:: TASK GOAL ::
Could you copy the records below exactly, leaving out any pictures they include?

Stored data
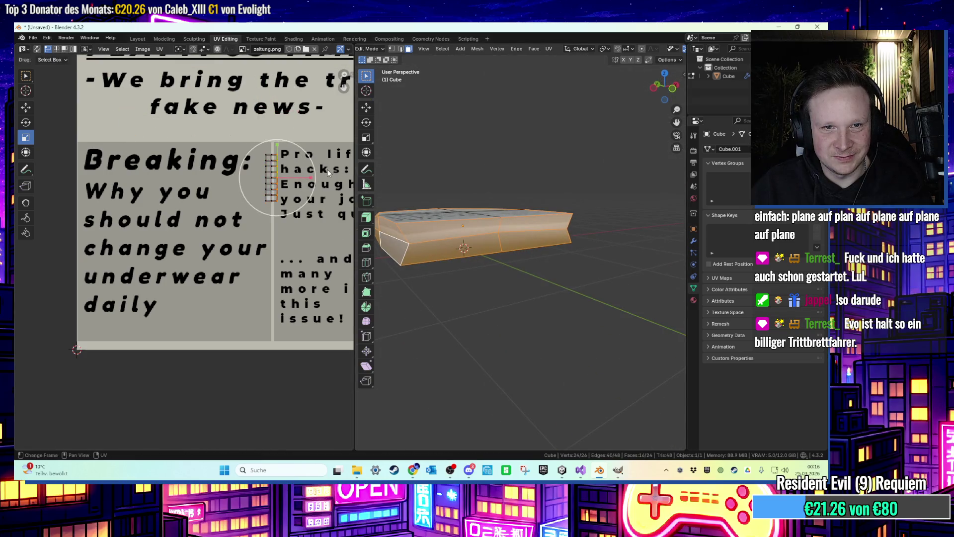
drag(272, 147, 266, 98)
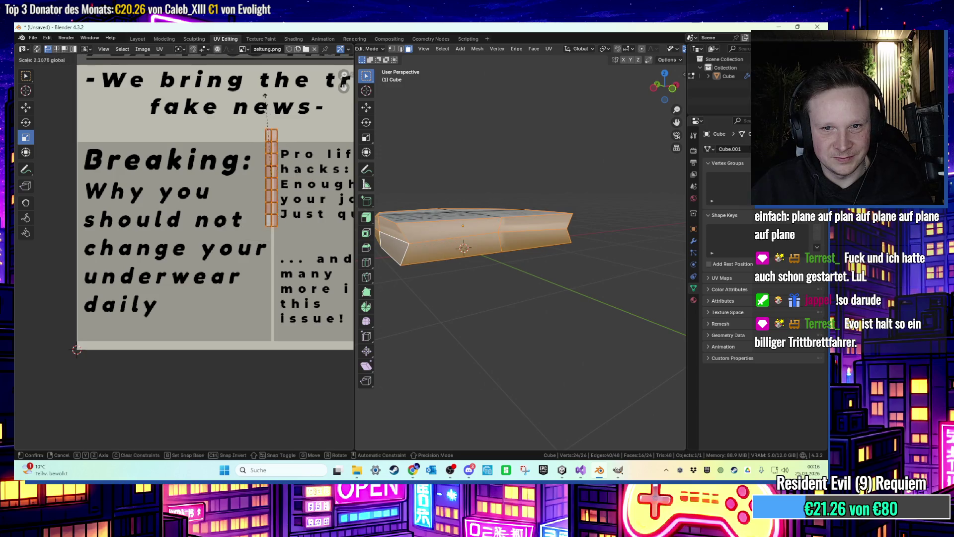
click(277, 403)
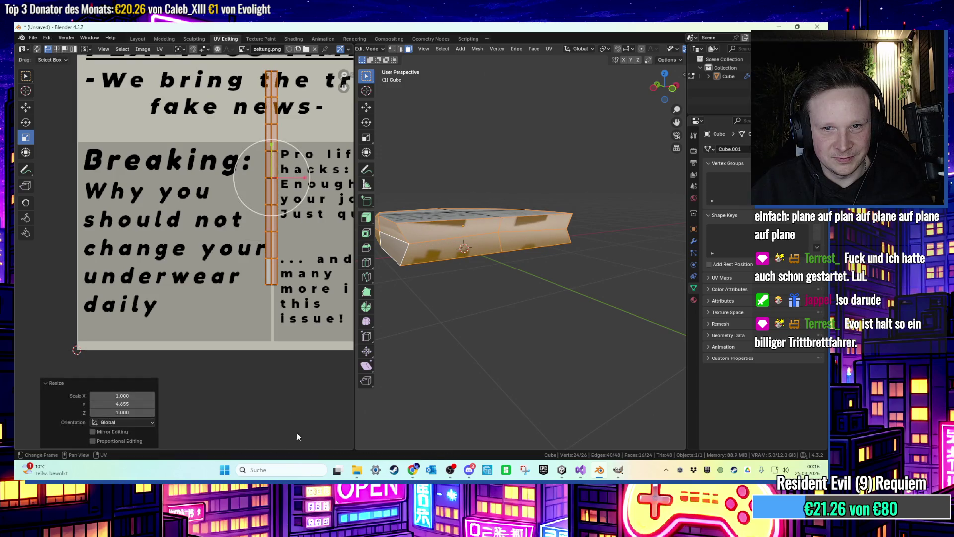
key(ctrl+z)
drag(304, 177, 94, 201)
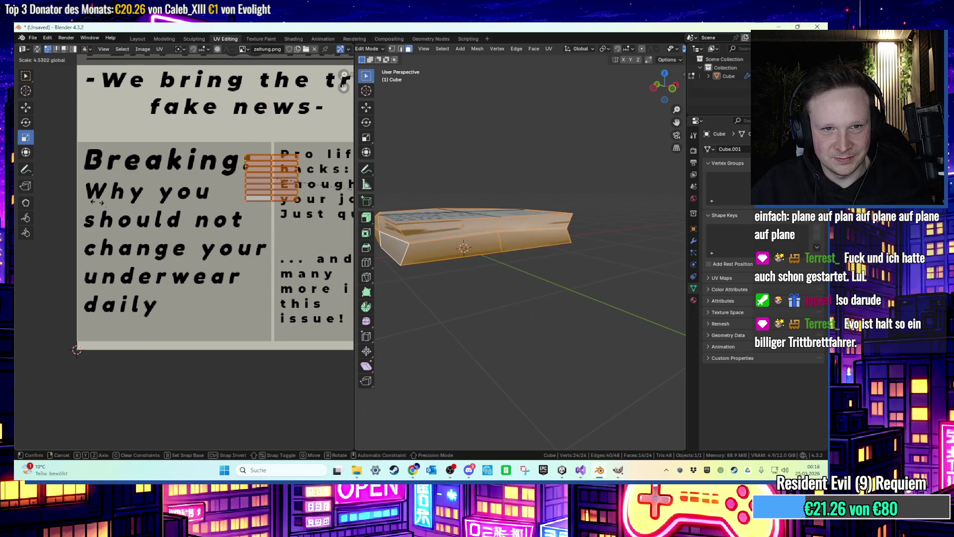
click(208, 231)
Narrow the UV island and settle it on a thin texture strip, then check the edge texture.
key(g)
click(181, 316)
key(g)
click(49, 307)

:: ANSWER TO THE PROBLEM ::
drag(272, 147, 266, 98)
click(277, 403)
key(ctrl+z)
drag(304, 177, 94, 201)
click(208, 231)
Narrow the UV island and settle it on a thin texture strip, then check the edge texture.
key(g)
click(181, 316)
key(g)
click(49, 307)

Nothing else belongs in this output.